Помимо географической, есть в произведении Козьмы астрономическая и биологическая составляющие. Хотя, конечно, об астрономии и биологии в данном случае можно говорить только условно, поскольку и знаки Зодиака, и движение небесных светил, и удивительные животные интересовали средневекового человека не сами по себе, не с естественнонаучной, а с мистически-богословской точки зрения, впрочем, как и география. Так, например, солнце рассматривается как аллегория Бога-отца: «солнце имееть в себе светлости силоу и теплоты, и бес тою не можеть видимо бытии, тако и отец две силе от себе имать, кроме тою не можеть видимо бытии, сына же реку и духа святого».
В заключительной части книги Индикополова помещен рассказ о чудесных животных, а именно «Слово 11. О животных индийскых». Как уже говорилось, Индия вызывала у православных (греческих, а вслед за ними и русских) книжников исключительный интерес.

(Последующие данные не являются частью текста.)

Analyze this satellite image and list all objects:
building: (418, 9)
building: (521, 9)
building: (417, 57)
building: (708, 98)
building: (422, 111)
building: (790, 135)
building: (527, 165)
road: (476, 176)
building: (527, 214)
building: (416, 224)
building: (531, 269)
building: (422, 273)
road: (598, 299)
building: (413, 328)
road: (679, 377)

И хотя Козьма, вопреки своему прозвищу, на самом-то деле в Индию не плавал, но рассказ о чудесах индийских присутствует в повествовании. Описание животного мира — один из обязательных элементов, которыми характеризовалась страна. Наряду с внешним видом и нравами жителей, описанием климата и формы правления, животные — обязательный элемент раннесредневекового географического обзора.

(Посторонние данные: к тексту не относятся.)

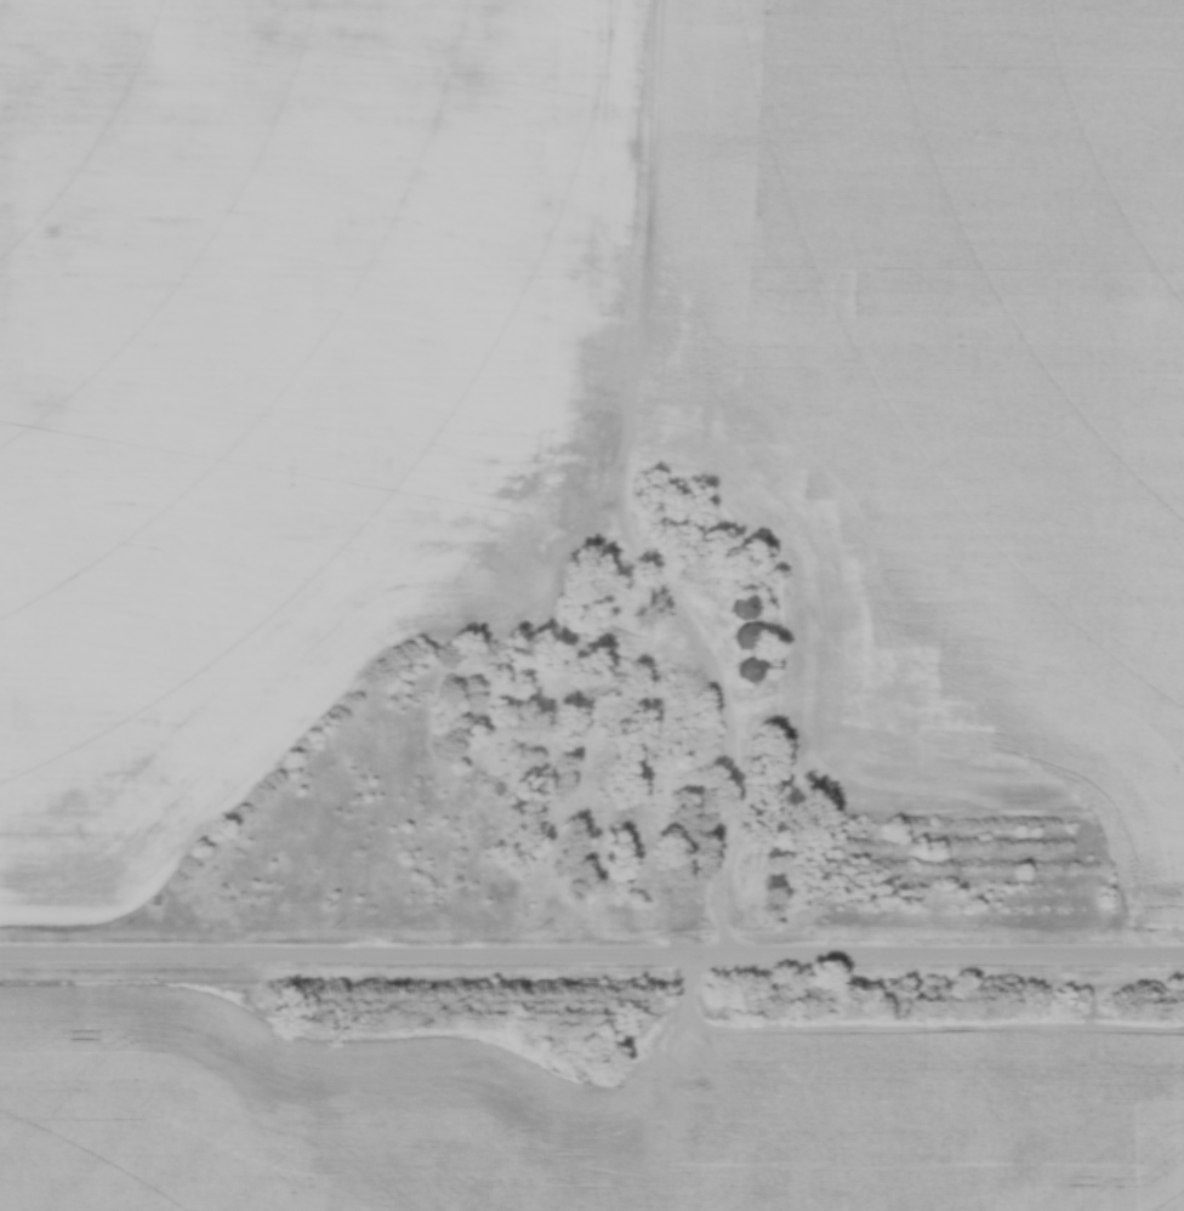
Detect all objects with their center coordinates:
building: (740, 608)
building: (741, 638)
building: (745, 672)
road: (592, 962)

Открывается «Слово» рассказом о «ноздророге», в котором легко угадывается носорог. На странице имеется иллюстрация, на которой мы видим весьма реалистичное изображение двух животных, одно из которых слон, а другое как раз носорог. Текст, начинающийся словами: «Се животное наричется ноздророгъ…» выглядит как подпись к иллюстрации. Сходство, которое имеется в изображении этих совершенно неизвестных на Руси зверей, дает представление о бережном отношении русских миниатюристов к иконографической традиции и тем образцам, с которых иллюстрации срисовывались. Носорог «страшен есть отнудь паче и слонови», при этом на слона отчасти и похож — ногами и кожей, которая имеет 4 пальца толщины и так прочна, что местные пахари вкладывают ее в плуги «в железа место». Далее приводится эфиопское название носорога и указано, что автору довелось видеть его живого издали, а близко — мертвого.

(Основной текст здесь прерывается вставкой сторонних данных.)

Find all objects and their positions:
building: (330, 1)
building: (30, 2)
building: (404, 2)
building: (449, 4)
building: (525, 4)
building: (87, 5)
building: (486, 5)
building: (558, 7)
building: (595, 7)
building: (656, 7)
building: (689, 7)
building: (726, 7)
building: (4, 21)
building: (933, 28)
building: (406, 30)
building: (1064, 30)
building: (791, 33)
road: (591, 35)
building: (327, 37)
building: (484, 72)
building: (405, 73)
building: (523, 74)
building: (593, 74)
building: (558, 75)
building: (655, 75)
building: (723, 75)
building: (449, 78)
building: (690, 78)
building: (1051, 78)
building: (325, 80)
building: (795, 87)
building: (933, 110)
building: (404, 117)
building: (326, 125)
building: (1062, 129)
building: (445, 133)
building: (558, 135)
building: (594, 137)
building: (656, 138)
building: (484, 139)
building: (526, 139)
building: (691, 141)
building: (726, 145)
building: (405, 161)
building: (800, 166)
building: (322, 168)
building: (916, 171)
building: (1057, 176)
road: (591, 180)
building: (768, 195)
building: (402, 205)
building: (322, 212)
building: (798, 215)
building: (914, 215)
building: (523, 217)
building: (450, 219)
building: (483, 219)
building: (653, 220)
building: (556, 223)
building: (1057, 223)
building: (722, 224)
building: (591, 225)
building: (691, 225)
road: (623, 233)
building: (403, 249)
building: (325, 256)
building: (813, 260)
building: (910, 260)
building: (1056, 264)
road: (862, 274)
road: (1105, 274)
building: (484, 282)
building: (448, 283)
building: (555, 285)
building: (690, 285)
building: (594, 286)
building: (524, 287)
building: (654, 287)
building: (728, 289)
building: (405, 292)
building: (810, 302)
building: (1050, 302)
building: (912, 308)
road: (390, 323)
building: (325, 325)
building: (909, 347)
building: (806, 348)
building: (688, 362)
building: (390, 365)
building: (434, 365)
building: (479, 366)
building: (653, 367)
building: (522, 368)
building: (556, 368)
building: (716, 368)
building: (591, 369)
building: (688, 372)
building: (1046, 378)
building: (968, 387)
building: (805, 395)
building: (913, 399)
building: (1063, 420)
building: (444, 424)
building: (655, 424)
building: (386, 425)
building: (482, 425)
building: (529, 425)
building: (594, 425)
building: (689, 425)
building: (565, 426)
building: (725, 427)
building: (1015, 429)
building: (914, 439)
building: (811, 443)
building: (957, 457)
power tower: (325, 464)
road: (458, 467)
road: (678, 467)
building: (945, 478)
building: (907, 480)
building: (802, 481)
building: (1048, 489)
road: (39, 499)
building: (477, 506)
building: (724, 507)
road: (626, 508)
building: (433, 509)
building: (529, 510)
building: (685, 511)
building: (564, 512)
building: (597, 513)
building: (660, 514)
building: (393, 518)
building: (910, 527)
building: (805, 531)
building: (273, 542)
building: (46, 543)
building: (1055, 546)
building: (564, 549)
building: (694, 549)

Козьма добросовестно отмечает — каких животных он видел сам, а каких нет. Так, например, «вельблудопардуса», обитающего «въ Ефиопии единой», он видел и, «видевшее, написахом». В описании угадывается жираф: когда прирученному животному дают пить в большой лохани, он не может этого сделать до тех пор, пока не расставит передние ноги, поскольку и ноги, и грудь, и шея очень высоки. Весьма похоже на жирафа. А вот единорога Козьме увидеть не довелось. Он видел лишь «телеса его медяна», т. е. медную статую, поставленную в неком эфиопском храме. Тем не менее животное включено в обзор. Характеристика зверя приводится с чужих слов и из божественного писания. Не видел Козьма и речного коня. Среди описаний «индийских животных» большая часть являются, по собственным ремаркам автора, эфиопскими, а кроме того, имеется описание «попрянного» дерева. Дельфин описан вместе с какими-то «фокой» и «хелоном» и охарактеризован с гастрономической точки зрения — говорится, что мясо его напоминает свинину, что, очевидно, оказало воздействие и на восприятие художника-иллюстратора: на миниатюре дельфин больше похож на поросенка.